August 17, 2012
Developmental Clock In The Brain Can Assess Child’s Age
Connie K. Ho for redOrbit.com — Your Universe Online
A group of researchers, led by scientists from the University of California, San Diego (UCSD), have created a set of measurements that can measure a child´s age with 92 percent accuracy.
The study´s results, published in the September 25 edition of Current Biology, highlighted the issue on biological variability in children. The researchers found that structural measures and maturational differences during adolescence and maturing young adults are smaller than previously understood. The report provided a composite profile of varying phases of brain development from three to twenty years of age. It is the first study published by the Pediatric Imaging, Neurocognition, and genetics Study (PING), which was aided by a two-year stimulus grant from the National institutes of Health. The results may lead to a better understanding of brain science and medicine.
"We have uncovered a 'developmental clock' within the brain–a biological signature of maturation that captures age differences quite well regardless of other kinds of differences that exist across individuals," remarked first author Timothy T. Brown, developmental cognitive neuroscientist in the Department of Neurosciences at UCSD, in a prepared statement.

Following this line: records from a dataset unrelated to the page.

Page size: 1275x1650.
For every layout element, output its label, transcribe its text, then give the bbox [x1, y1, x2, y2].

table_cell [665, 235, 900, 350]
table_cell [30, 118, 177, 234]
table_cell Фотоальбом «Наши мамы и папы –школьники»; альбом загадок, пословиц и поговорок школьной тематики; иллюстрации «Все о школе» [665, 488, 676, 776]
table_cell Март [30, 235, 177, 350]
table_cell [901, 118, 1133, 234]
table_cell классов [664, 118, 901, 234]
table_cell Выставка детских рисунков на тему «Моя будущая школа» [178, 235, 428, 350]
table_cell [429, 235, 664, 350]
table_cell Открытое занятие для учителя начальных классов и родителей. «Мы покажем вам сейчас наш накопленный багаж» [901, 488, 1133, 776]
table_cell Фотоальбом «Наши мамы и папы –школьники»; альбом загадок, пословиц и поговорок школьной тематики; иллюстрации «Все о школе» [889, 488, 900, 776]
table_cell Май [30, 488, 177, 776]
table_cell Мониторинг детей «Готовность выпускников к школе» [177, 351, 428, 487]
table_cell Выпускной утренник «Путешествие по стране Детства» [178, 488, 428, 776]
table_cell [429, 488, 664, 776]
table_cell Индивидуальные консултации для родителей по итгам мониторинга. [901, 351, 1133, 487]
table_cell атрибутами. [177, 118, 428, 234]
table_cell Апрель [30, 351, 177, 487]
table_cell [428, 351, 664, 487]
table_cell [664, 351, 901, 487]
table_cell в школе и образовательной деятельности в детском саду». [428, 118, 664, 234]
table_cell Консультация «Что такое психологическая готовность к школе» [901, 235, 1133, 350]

The team created a number of biomarkers of brain anatomy, including one which showed the neuroanatomic development of the shape, seize, and tissue properties of different parts of the brain. Advances in magnetic resonance imaging (MRI) aided the researchers in their project. They collected data from 885 participants, typically including developing children and teens. They recorded information on items like the volume of deep structures, the signal intensities and tissue properties, as well as the measurements of cortical thickness and area.
"No individual measurement closely reflects a child's age across the childhood years, because changes of different kinds cascade dynamically as development progresses. But taken together, the measurements reveal a phenotype that is tightly linked to the child's chronological age," commented Terry Jernigan, professor of cognitive science at UCSD, in the statement.
Based on the project, researchers from different institutions can establish large-scale, shared databases from the group of multimodal, multisite images.
"Since this multi-dimensional MRI method is entirely objective, quantitative, and noninvasive, and can powerfully distinguish among different phases of maturity, we hope it might also be useful for the early detection of developmental brain disorders," noted Brown in the statement.
Furthermore, the scientists also hope to explore this new approach to be used for clinical purposes.
"The fact that we found a collection of brain measures that so accurately captures a person's chronological age means that brain development, or at least certain anatomical aspects of it, is more tightly controlled than we knew previously," commented Brown in the statement. "The regularity in this maturity metric among typically developing children suggests that it might be sensitive to detecting abnormality as well."
Lastly, the investigators are not clear on how the anatomical changes in the brain could be associated with maturity of human behavior.
"The anatomy and physiology of these dynamic, interacting neural systems, which we can probe in different ways with MRI scans, have to account for the changes we all observe in human psychological development," Brown concluded in the statement. "We're still figuring out exactly how."